Wednesday, March 11, 2009

Column 148 – Town Center

Aside from the occasional brain spasm by IVGID Trustees, things are notably good here in IV/CB. We can feel the effects of the economic crisis, but arguably not as acutely as they're being felt in other places. Non-profits are certainly feeling it – donations are down sharply, but those fundraising efforts that really matter seem to be holding up. The IHS Boosters crab feed was a success, Project Mana is still able to help people who need food, and local businesses are even pitching in with discounts for people bringing in canned goods that then go to Project Mana.

Even Nature seems to be pitching in. the March snows should go a long way toward saving the winter tourist season, and who knows, we may even be able to launch boats this summer.

The Boulder Bay Project debate has been remarkably civilized and the folks who are promoting the project are going out of their way to listen to those with concerns and reservations. In short, they're acting like real members of the community. Now news reports have indicated that another major development may be in the offing. The "old" (K-2) elementary school on Southwood will be closing soon, and there is starting to be discussion of possibilities for developing that plot, possibly along with the site of the Village Center, though I don't think anyone has asked the tenants of the Village Center how they feel about that. IVGID is being proactive in getting involved in any plans for the school site, and others including my alternate-week colleague Andy Whyman and developer Vince Scott have been looking at possibilities ranging from recreational use, housing, eldercare facilities, and public facilities have been floated. Even more encouragingly, Scott and others have prominently mentioned "green" building as integral to their plans.
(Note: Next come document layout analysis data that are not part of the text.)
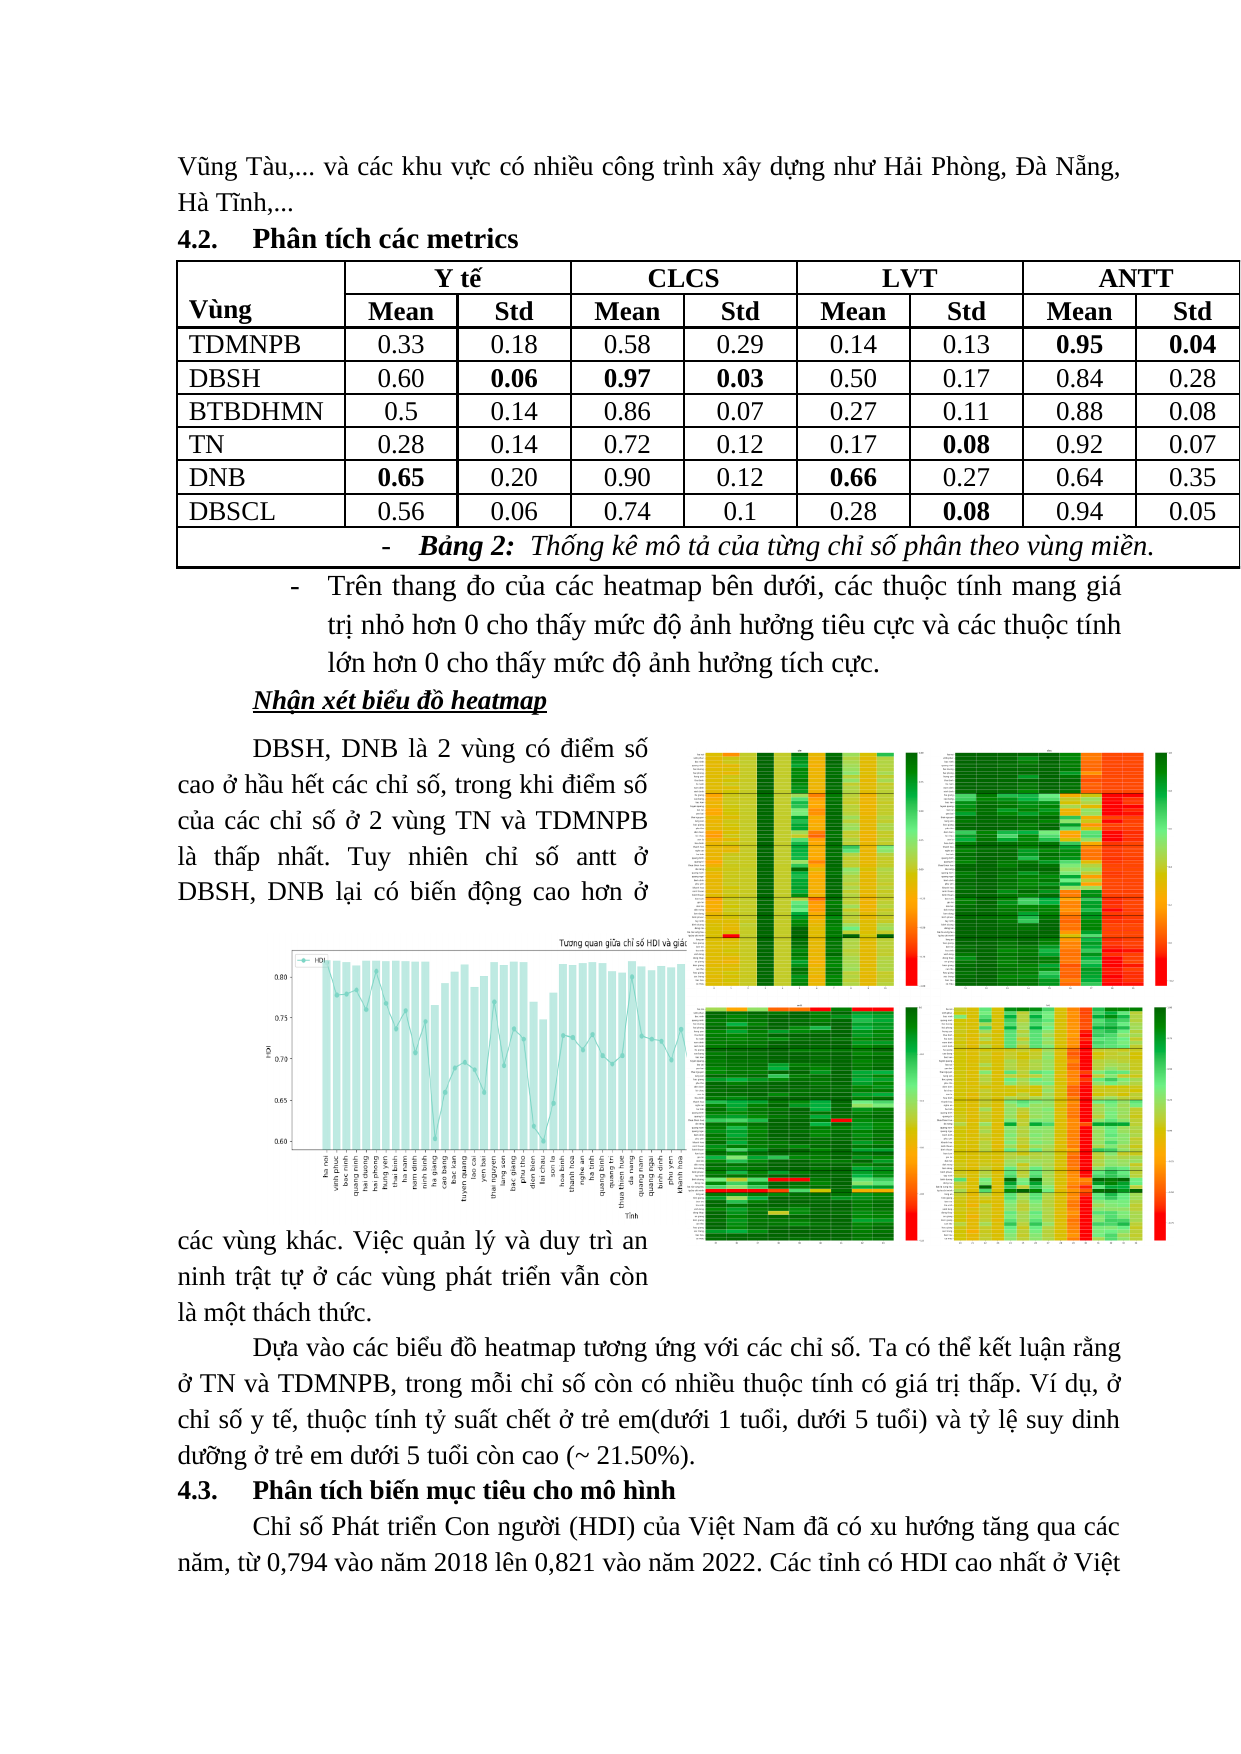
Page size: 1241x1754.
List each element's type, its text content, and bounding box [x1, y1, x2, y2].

table_header LVT [798, 262, 1022, 293]
text DBSH, DNB là 2 vùng có điểm số cao ở hầu hết các chỉ số, trong khi điểm số của các chỉ số ở 2 vùng TN và TDMNPB là thấp nhất. Tuy nhiên chỉ số antt ở DBSH, DNB lại có biến động cao hơn ở các vùng khác. Việc quản lý và duy trì an ninh trật tự ở các vùng phát triển vẫn còn là một thách thức. [177, 732, 1122, 1327]
subtitle Phân tích các metrics [177, 221, 1122, 255]
subtitle Phân tích biến mục tiêu cho mô hình [177, 1474, 1122, 1506]
table_cell 0.28 [798, 495, 909, 526]
table_header ANTT [1024, 262, 1239, 293]
table_cell 0.28 [346, 428, 456, 459]
table_cell TDMNPB [178, 329, 344, 360]
table_cell 0.08 [911, 428, 1022, 459]
table_header CLCS [572, 262, 796, 293]
text Nhận xét biểu đồ heatmap [252, 684, 1122, 715]
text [177, 1510, 1122, 1577]
table_cell Std [685, 295, 796, 326]
table_header Y tế [346, 262, 570, 293]
table_cell Bảng 2: Thống kê mô tả của từng chỉ số phân theo vùng miền. [178, 528, 1239, 566]
table_cell TN [178, 428, 344, 459]
table_cell 0.07 [685, 395, 796, 426]
table_cell 0.05 [1137, 495, 1239, 526]
table_cell 0.1 [685, 495, 796, 526]
table_header Vùng [178, 262, 344, 326]
table_cell Mean [572, 295, 683, 326]
table_cell 0.11 [911, 395, 1022, 426]
table_cell DNB [178, 461, 344, 493]
table_cell Mean [798, 295, 909, 326]
table_cell 0.14 [459, 395, 570, 426]
table_cell 0.86 [572, 395, 683, 426]
table_cell 0.27 [911, 461, 1022, 493]
table_cell DBSCL [178, 495, 344, 526]
table_cell 0.33 [346, 329, 456, 360]
table_cell 0.13 [911, 329, 1022, 360]
table_cell 0.97 [572, 362, 683, 393]
table_cell 0.14 [459, 428, 570, 459]
table_cell 0.65 [346, 461, 456, 493]
table_cell Mean [346, 295, 456, 326]
table_cell 0.12 [685, 428, 796, 459]
table_cell 0.50 [798, 362, 909, 393]
table_cell 0.17 [798, 428, 909, 459]
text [130, 150, 1122, 217]
table_cell 0.84 [1024, 362, 1135, 393]
table_cell 0.64 [1024, 461, 1135, 493]
table_cell 0.03 [685, 362, 796, 393]
table_cell 0.88 [1024, 395, 1135, 426]
table_cell 0.28 [1137, 362, 1239, 393]
table_cell 0.20 [459, 461, 570, 493]
table_cell Std [1137, 295, 1239, 326]
table_cell Std [459, 295, 570, 326]
table_cell BTBDHMN [178, 395, 344, 426]
table_cell 0.14 [798, 329, 909, 360]
table_cell 0.12 [685, 461, 796, 493]
subtitle Trên thang đo của các heatmap bên dưới, các thuộc tính mang giá trị nhỏ hơn 0 cho thấy mức độ ảnh hưởng tiêu cực và các thuộc tính lớn hơn 0 cho thấy mức độ ảnh hưởng tích cực. [290, 569, 1122, 679]
table_cell 0.94 [1024, 495, 1135, 526]
table_cell 0.06 [459, 495, 570, 526]
table_cell 0.56 [346, 495, 456, 526]
table_cell 0.27 [798, 395, 909, 426]
table_cell 0.92 [1024, 428, 1135, 459]
table_cell 0.95 [1024, 329, 1135, 360]
table_cell DBSH [178, 362, 344, 393]
table_cell 0.08 [911, 495, 1022, 526]
table_cell 0.66 [798, 461, 909, 493]
table_cell 0.74 [572, 495, 683, 526]
table_cell 0.04 [1137, 329, 1239, 360]
picture [261, 748, 1174, 1246]
table_cell 0.72 [572, 428, 683, 459]
table_cell 0.18 [459, 329, 570, 360]
table_cell Std [911, 295, 1022, 326]
table_cell 0.17 [911, 362, 1022, 393]
table_cell 0.29 [685, 329, 796, 360]
table_cell 0.35 [1137, 461, 1239, 493]
table_cell Mean [1024, 295, 1135, 326]
table_cell 0.07 [1137, 428, 1239, 459]
table_cell 0.5 [346, 395, 456, 426]
table_cell 0.90 [572, 461, 683, 493]
table_cell 0.60 [346, 362, 456, 393]
table_cell 0.06 [459, 362, 570, 393]
text Dựa vào các biểu đồ heatmap tương ứng với các chỉ số. Ta có thể kết luận rằng ở TN và TDMNPB, trong mỗi chỉ số còn có nhiều thuộc tính có giá trị thấp. Ví dụ, ở chỉ số y tế, thuộc tính tỷ suất chết ở trẻ em(dưới 1 tuổi, dưới 5 tuổi) và tỷ lệ suy dinh dưỡng ở trẻ em dưới 5 tuổi còn cao (~ 21.50%). [177, 1332, 1122, 1470]
table_cell 0.08 [1137, 395, 1239, 426]
table_cell 0.58 [572, 329, 683, 360]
In TRPA's Pathways 2007 planning and our own Incline Vision meetings, the notion of a center for the village in the area of the school site and Village Center came up repeatedly. I've lived here for over thirteen years and came here for years before that, and can remember the sense, when I first came here, of there being no "here" here (to steal from Gertrude Stein). IV/CB really has no community center of gravity – we have the Raley's Center, Christmas Tree Village, the Village Center, and the Hyatt/Country Club Center, but none of these provide what I remember "downtown" providing in the small town where I grew up – not so much a commercial center as a place to come together. I can remember on Friday nights, during the Christmas shopping season, and on Sunday afternoons you would run into people you knew downtown. In the first two cases the stores were open late, but on Sundays it was more a matter of the movie matinees, and people going for walks, and generally knowing that downtown was a place you'd see people and have an opportunity to socialize without having to entertain or plan.

I think, and people in the TRPA and Incline planning workshops seemed to largely agree, that we need something like the downtown I remember. Not the glitzy "ski village" that you find at places like Northstar, Squaw, Whistler, Aspen, and Vail – that sort of place isn't for families and residents but rather for tourists. Rather, something more like the idealized "Main Street" of Disney World – small shops, eating places, parks, and walking paths where we can go to be together, talk, and generally be a community.

This being Incline, some will disagree. Any move for change here runs up against those who want things to be as they were 20 or 40 years ago, but that's not going to happen. It seems to me that we have three choices – become a destination resort like Aspen or Whistler, which I don't think anyone wants, remain an aging community where half or so of the residents are here part-time, or be a real community with a diversity of ages, incomes, etc. In order to do the last one, we will need to create the things a community needs – facilities for old and young, opportunities for all, and places to go that accommodate a range of incomes. A town center would be a step in the right direction.